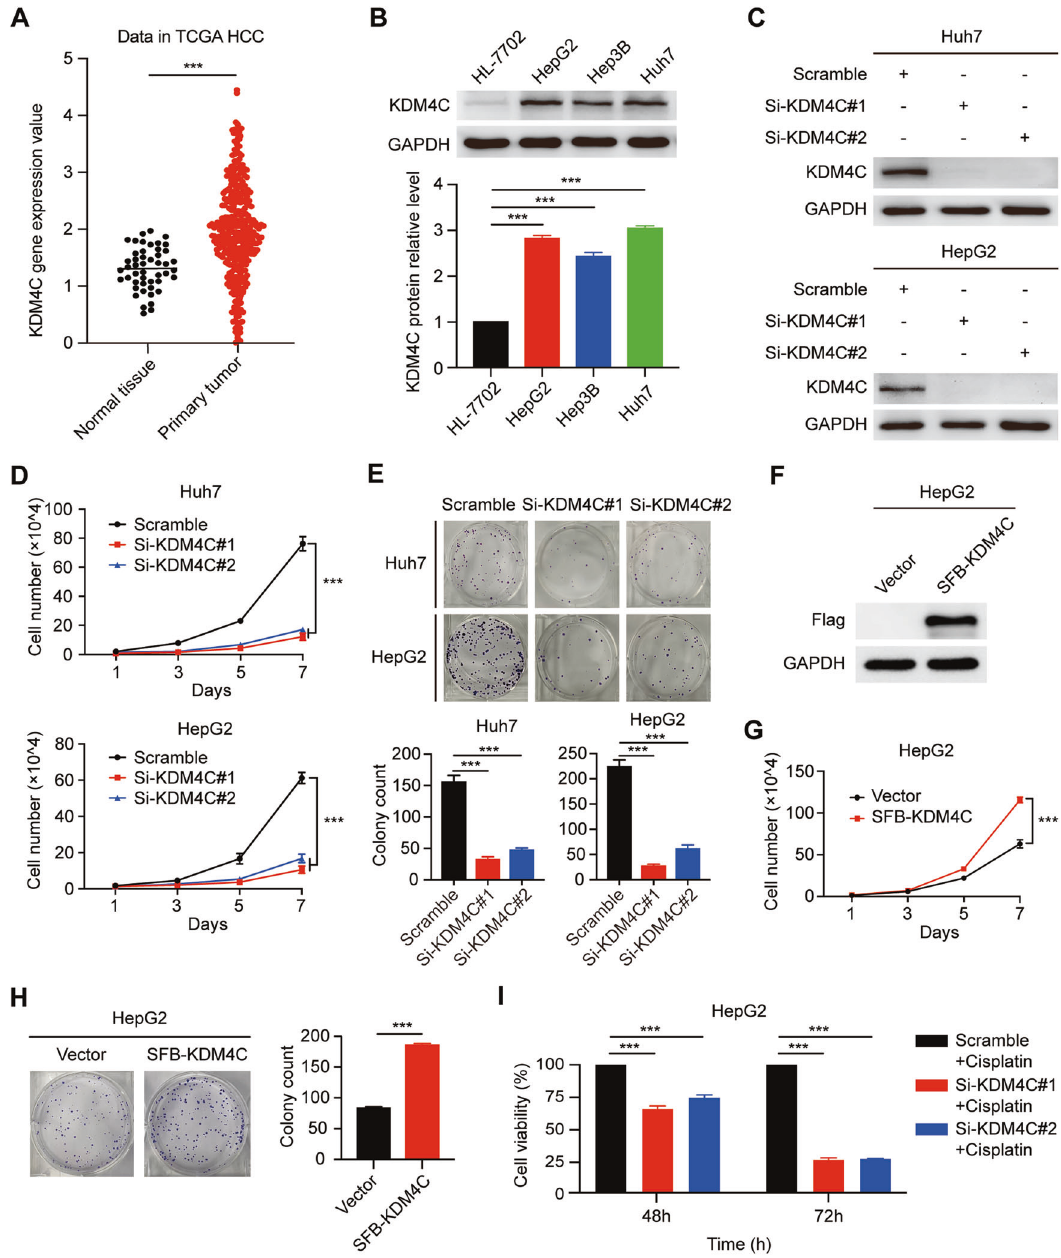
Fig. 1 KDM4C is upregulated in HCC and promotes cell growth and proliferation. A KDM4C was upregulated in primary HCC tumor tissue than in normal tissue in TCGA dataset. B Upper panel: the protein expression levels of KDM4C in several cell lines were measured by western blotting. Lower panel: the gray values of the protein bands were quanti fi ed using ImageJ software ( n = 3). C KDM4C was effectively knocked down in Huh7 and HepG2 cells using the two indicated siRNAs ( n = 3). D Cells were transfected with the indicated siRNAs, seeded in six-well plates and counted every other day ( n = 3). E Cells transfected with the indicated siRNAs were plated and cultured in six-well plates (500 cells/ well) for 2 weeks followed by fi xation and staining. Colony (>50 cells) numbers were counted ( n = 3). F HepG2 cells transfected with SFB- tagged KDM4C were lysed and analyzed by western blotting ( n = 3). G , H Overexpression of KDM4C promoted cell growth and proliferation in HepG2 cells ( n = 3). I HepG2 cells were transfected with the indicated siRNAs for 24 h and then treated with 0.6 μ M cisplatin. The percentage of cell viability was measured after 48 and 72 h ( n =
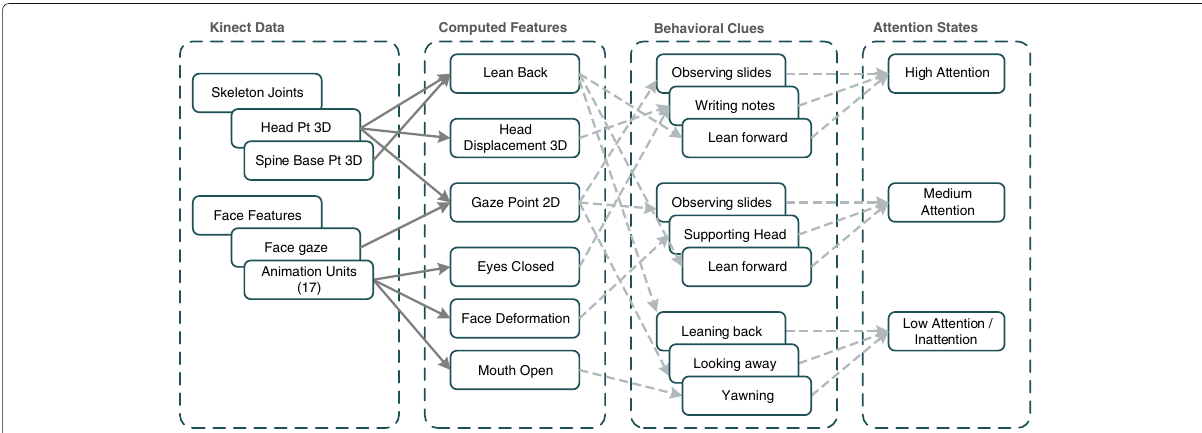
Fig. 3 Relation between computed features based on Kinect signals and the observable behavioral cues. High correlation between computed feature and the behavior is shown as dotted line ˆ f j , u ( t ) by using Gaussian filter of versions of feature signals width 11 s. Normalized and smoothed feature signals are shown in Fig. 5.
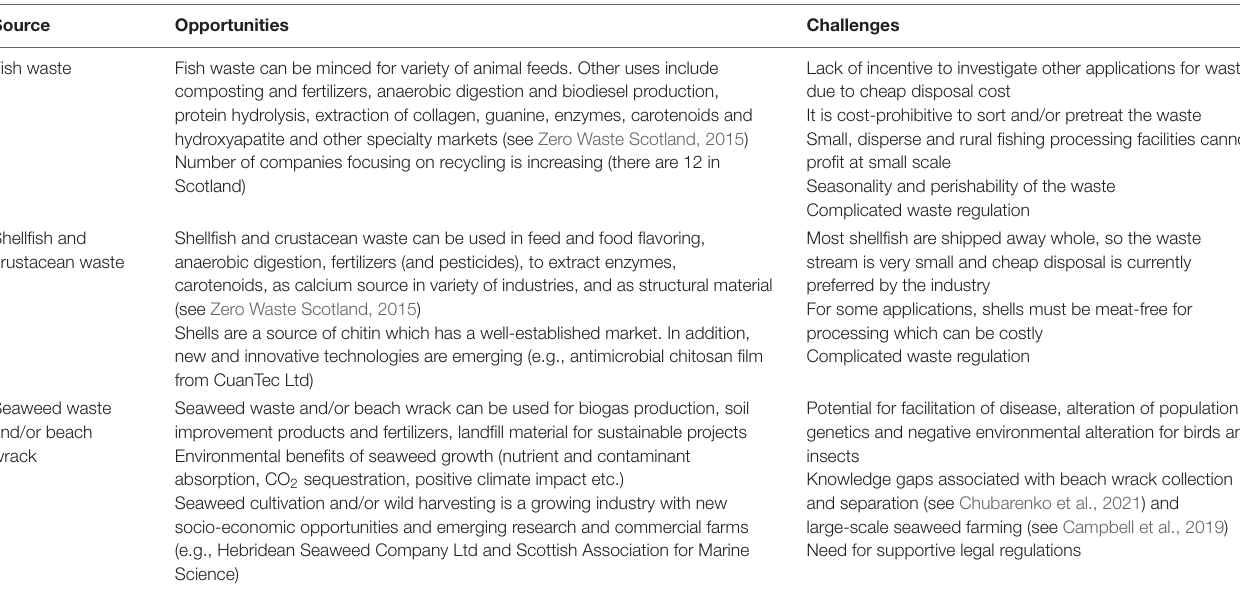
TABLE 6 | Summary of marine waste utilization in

= = = =

### DIRECTIONS
Quote in full the listing given above; the images are to be left out.

### TASK SOLUTION
Fig. 1 KDM4C is upregulated in HCC and promotes cell growth and proliferation. A KDM4C was upregulated in primary HCC tumor tissue than in normal tissue in TCGA dataset. B Upper panel: the protein expression levels of KDM4C in several cell lines were measured by western blotting. Lower panel: the gray values of the protein bands were quanti fi ed using ImageJ software ( n = 3). C KDM4C was effectively knocked down in Huh7 and HepG2 cells using the two indicated siRNAs ( n = 3). D Cells were transfected with the indicated siRNAs, seeded in six-well plates and counted every other day ( n = 3). E Cells transfected with the indicated siRNAs were plated and cultured in six-well plates (500 cells/ well) for 2 weeks followed by fi xation and staining. Colony (>50 cells) numbers were counted ( n = 3). F HepG2 cells transfected with SFB- tagged KDM4C were lysed and analyzed by western blotting ( n = 3). G , H Overexpression of KDM4C promoted cell growth and proliferation in HepG2 cells ( n = 3). I HepG2 cells were transfected with the indicated siRNAs for 24 h and then treated with 0.6 μ M cisplatin. The percentage of cell viability was measured after 48 and 72 h ( n =
Fig. 3 Relation between computed features based on Kinect signals and the observable behavioral cues. High correlation between computed feature and the behavior is shown as dotted line ˆ f j , u ( t ) by using Gaussian filter of versions of feature signals width 11 s. Normalized and smoothed feature signals are shown in Fig. 5.
TABLE 6 | Summary of marine waste utilization in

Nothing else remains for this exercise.